Pré-modernismo
O que se convencionou
chamar de pré-modernismo no Brasil não constitui uma
escola literária. Pré-modernismo, é, na verdade, um
termo genérico que designa toda uma vasta produção
literária, que caracteriza os primeiros vinte anos
deste século.
Nele é que se
encontram as mais variadas tendências e estilos
literários — desde os poetas parnasianos e
simbolistas, que continuavam a produzir, até os
escritores que começavam a desenvolver um novo
regionalismo, alguns preocupados com uma literatura
política, e outros com propostas realmente
inovadoras.
É grande a lista dos
autores que pertenceram ao pré-modernismo, mas,
indiscutivelmente, merecem destaque: Euclides da
Cunha, Lima Barreto, Graça Aranha, Monteiro Lobato e
Augusto dos Anjos.
Assim, pode-se dizer que essa escola começou em
1902, com a publicação de dois livros: "Os sertões",
de Euclides da Cunha, e "Canaã", de Graça Aranha, e
se estende até o ano de 1922, com a realização da
Semana de Arte Moderna.
Apesar de o pré-modernismo não constituir uma escola
literária, apresentando individualidades muito
fortes, com estilos às vezes antagônicos - como é o
caso, por exemplo, de Euclides da Cunha e Lima
Barreto — percebe-se alguns pontos comuns entre as
principais obras pré-modernistas:
a) eram obras
inovadoras, que apresentavam ruptura com o passado,
com o academicismo;
b) primavam
pela denúncia da realidade brasileira, negando o
Brasil literário, herdado do Romantismo e do
Parnasianismo.

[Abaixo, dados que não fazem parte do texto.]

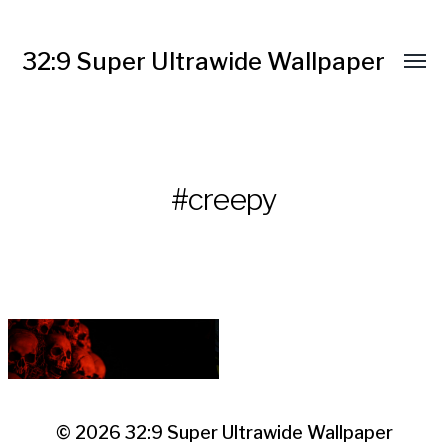
32:9 Super Ultrawide Wallpaper
#creepy
© 2026
32:9 Super Ultrawide Wallpaper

O grande tema do pré-modernismo é o
Brasil não oficial do sertão nordestino, dos
caboclos interioranos, dos subúrbios;
c) acentuavam o
regionalismo, com o qual os autores acabam montando
um vasto painel brasileiro: o Norte e o Nordeste nas
obras de Euclides da Cunha, o Vale do Rio Paraíba e
o interior paulista nos textos de Monteiro Lobato, o
Espírito Santo, retratado por Graça Aranha, ou o
subúrbio carioca, temática quase que invariável da
obra de Lima Barreto;
d) difundiram
os tipos humanos marginalizados, que tiveram
ampliado o seu perfil, até então desconhecido, ou
desprezado, quando conhecido — o sertanejo
nordestino, o caipira, os funcionários públicos, o
mulato;
e) traçaram uma
ligação entre os fatos políticos, econômicos e
sociais contemporâneos, aproximando a ficção da
realidade.
Esses escritores acabaram produzindo uma
redescoberta do Brasil, mais próxima da realidade, e
pavimentaram o caminho para o período literário
seguinte, o Modernismo, iniciado em 1922, que
acentuou de vez a ruptura com o que até então se
conhecia como literatura brasileira.